Toward Compilation of Balanced Protein Stability Data Sets: Flattening the Delta Delta G Curve through Systematic Enrichment


Kebabci N., TİMUÇİN A. C., TİMUÇİN E.

JOURNAL OF CHEMICAL INFORMATION AND MODELING, cilt.62, sa.5, ss.1345-1355, 2022 (SCI-Expanded) identifier identifier identifier

  • Yayın Türü: Makale / Tam Makale
  • Cilt numarası: 62 Sayı: 5
  • Basım Tarihi: 2022
  • Doi Numarası: 10.1021/acs.jcim.2c00054
  • Dergi Adı: JOURNAL OF CHEMICAL INFORMATION AND MODELING
  • Derginin Tarandığı İndeksler: Science Citation Index Expanded (SCI-EXPANDED), Scopus, Applied Science & Technology Source, Compendex, Computer & Applied Sciences, EMBASE, MEDLINE
  • Sayfa Sayıları: ss.1345-1355
  • Acıbadem Mehmet Ali Aydınlar Üniversitesi Adresli: Evet

Özet

Often studies analyzing stability data sets and/or predictors ignore neutral mutations and use a binary classification scheme labeling only destabilizing and stabilizing mutations. Recognizing that highly concentrated neutral mutations interfere with data set quality, we have explored three protein stability data sets: S2648, PON-tstab, and the symmetric S-sym that differ in size and quality. A characteristic leptokurtic shape in the Delta Delta G distributions of all three data sets including the curated and symmetric ones was reported due to concentrated neutral mutations. To further investigate the impact of neutral mutations on Delta Delta G predictions, we have comprehensively assessed the performance of 11 predictors on the PON-tstab data set. Correlation and error analyses showed that all of the predictors performed the best on the neutral mutations, while their performance became gradually worse as the Delta Delta G of the mutations departed further from the neutral zone regardless of the direction, implying a bias toward dense mutations. To this end, after unraveling the role of concentrated neutral mutations in biases of stability data sets, we described a systematic enrichment approach to balance the Delta Delta G distributions.

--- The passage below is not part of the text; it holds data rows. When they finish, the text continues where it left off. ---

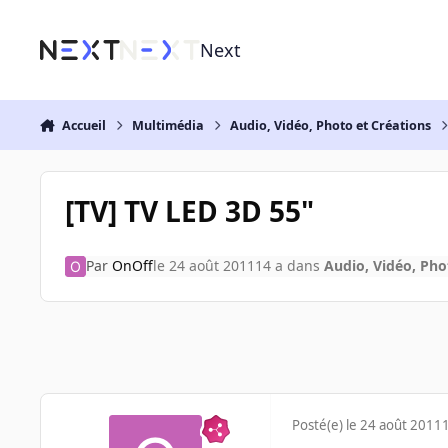
Aller au contenu
Next
Accueil
Multimédia
Audio, Vidéo, Photo et Créations
[TV] TV LED 3D 55"
Par
OnOff
le 24 août 2011
14 a
dans
Audio, Vidéo, Pho
Posté(e)
le 24 août 2011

Before enrichment, mutations were clustered based on their biochemical and/or structural features, and then three mutations were selected from every 2 kcal/mol of each cluster. Upon implementation of this approach by distinct clustering schemes, we generated five subsets varying in size and Delta Delta G distributions. All subsets showed improved Delta Delta G and frequency distributions. We ultimately reported that the errors toward enriched subsets were higher than those toward the parent data sets, confirming the enrichment of difficult-to-predict mutations in the subsets. In summary, we elaborated the prediction bias toward a concentrated neutral zone and also implemented a rational strategy to tackle this and other forms of biases. Ultimately, this study equipping us with an extended view of shortcomings of stability data sets is a step taken toward development of an unbiased predictor.